We caught performances by poets Nafeesa Hamid and Colette Bryce as part of Inspire Poetry Festival...
Nafeesa’s first poem, B8 Branded, finds us on the bus, journeying through Alum Rock, a Birmingham area officially labelled one of the UK’s most deprived. "So what?" Nafeesa says. "Come with me. I’ll show you the people behind the postcode. You’ll glimpse their secret souls." The poem looks with unflinching clarity, but stays generous. It’s not about, it’s “for the boy who wants to be a gun”, “for the missing girl”, “for the parents who made it to the Macmillan coffee mornings”.
Whether about sex, virginity, or health care, Nafeesa’s poetry strides straight up to you, tells it “like it is”, demands we think more bravely about the realities of life, what it means to be British Pakistani, to grow through trauma, to be Woman in cultures where men largely seek to commodify and colonise women.
This is not poetry that judges. In our society that looks for snap answers to validate snappier judgements, Nafeesa’s poetry blazes out, insisting the world is much more complex and our responses need to match if we’re to ever to value each other. Nowhere is this plea more potently expressed than How Men are Made. From opening question “perhaps he was more man than fist” to shattering conclusion “he is not monster/he is my father”, this poem jangles every nerve, yet it stays thoughtful about domestic violence behaviours that are appalling and agonising. It knows those involved are real people and it demands we stay thoughtful too, not run away, not rush to condemn either. This poem, as many of Nafeesa’s poems, is an act of fierce courage that takes us all forwards.
Nafeesa’s poetry is a firework display where all the fireworks are pointed inwards, startlingly lighting up our shadows and our souls. Her honesty earns the right to demand ours.
There is a timeless magic to Colette Bryce’s acclaimed poems; they feel at once solid as a church cross and insubstantial as figures in bonfire flames. They hover over landscapes of geography and time. They witness, at once bright and breezy, murky and muted. They protect and preserve. They believe and they question.
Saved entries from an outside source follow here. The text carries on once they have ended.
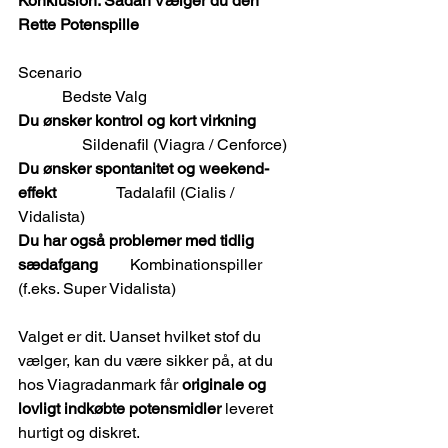
Konklusion: Sådan Vælger du den 
Rette Potenspille
Scenario                                                       
           Bedste Valg
Du ønsker kontrol og kort virkning           
Sildenafil (Viagra / Cenforce)
Du ønsker spontanitet og weekend-
effekt               
Tadalafil (Cialis / 
Vidalista)
Du har også problemer med tidlig 
sædafgang        
Kombinationspiller 
(f.eks. Super Vidalista)
Valget er dit. Uanset hvilket stof du 
vælger, kan du være sikker på, at du 
hos Viagradanmark får 
originale og 
lovligt indkøbte potensmidler
 leveret 
hurtigt og diskret.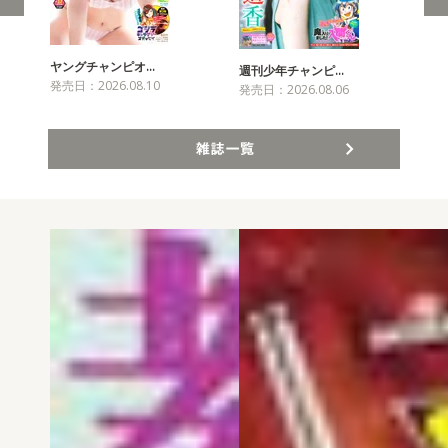
ヤングチャンピオ…
チャ
週刊少年チャンピ…
発売日：2026.08.10
発売
発売日：2026.08.06
雑誌一覧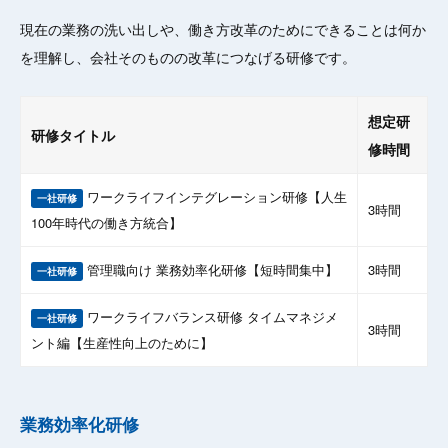
現在の業務の洗い出しや、働き方改革のためにできることは何か
を理解し、会社そのものの改革につなげる研修です。
想定研
研修タイトル
修時間
ワークライフインテグレーション研修【人生
一社研修
3時間
100年時代の働き方統合】
管理職向け 業務効率化研修【短時間集中】
3時間
一社研修
ワークライフバランス研修 タイムマネジメ
一社研修
3時間
ント編【生産性向上のために】
業務効率化研修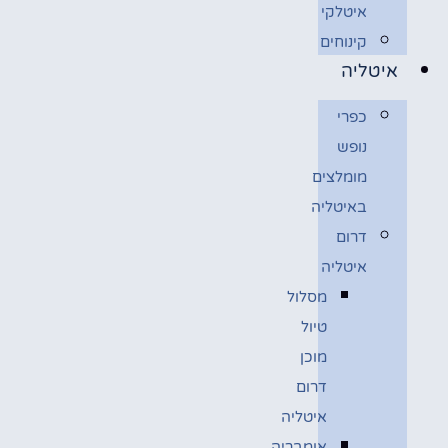
איטלקי
קינוחים
איטליה
כפרי
נופש
מומלצים
באיטליה
דרום
איטליה
מסלול
טיול
מוכן
דרום
איטליה
אומבריה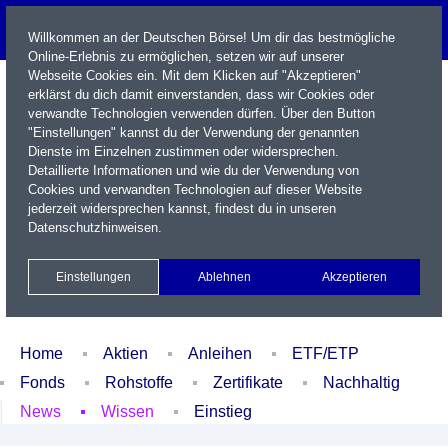
Willkommen an der Deutschen Börse! Um dir das bestmögliche
Online-Erlebnis zu ermöglichen, setzen wir auf unserer
Webseite Cookies ein. Mit dem Klicken auf "Akzeptieren"
erklärst du dich damit einverstanden, dass wir Cookies oder
verwandte Technologien verwenden dürfen. Über den Button
"Einstellungen" kannst du der Verwendung der genannten
Dienste im Einzelnen zustimmen oder widersprechen.
Detaillierte Informationen und wie du der Verwendung von
Cookies und verwandten Technologien auf dieser Website
Name / WKN / ISIN / Kürzel
jederzeit widersprechen kannst, findest du in unseren
Datenschutzhinweisen
.
Newsletter
Kontakt
English
Einstellungen
Ablehnen
Akzeptieren
Xetra Realtime
Watchlist
Portfolio
Login
Home
Aktien
Anleihen
ETF/ETP
Fonds
Rohstoffe
Zertifikate
Nachhaltig
News
Wissen
Einstieg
Colette first shared poems in which we visit places and memories in and around Derry, where she was born (“between the Creggan and the Bogside”), grew up and encountered “the troubles”. We are lifted above these places, so we too may see them shaped within a longer history, within larger truths. We see pieces of an “adult world that had tumbled into hell”. We discover the Gaeltacht, Irish-speaking families teenagers were sent to, where “English was not spoken”, “teenagers converging in a riot of hormones”. There’s a nagging sense it’s not a poem about teenagers.
The witnessing is complex, questioning, never still, never resolved. In A Library Book, we experience library as asylum and as “a spell to go back to childhood”. Poems as threads to catch, to travel by, defined the group of poems Colette read from her upcoming collection The M Pages. M, she confided, could stand for mourning, memory. M is also a person, a dead sibling. The poems addressed to M are extraordinary, a working out, through language, of what “M is no longer” means. They are a reaching towards death, “the ether side”, those who are “in no time”.
Rising, affirming, smiling, Colette’s poems teach us, as balladeers do, and with their same timeless witness, more of what it means to be human, travelling the line between experiences, memories and the “point at which they always disappear”.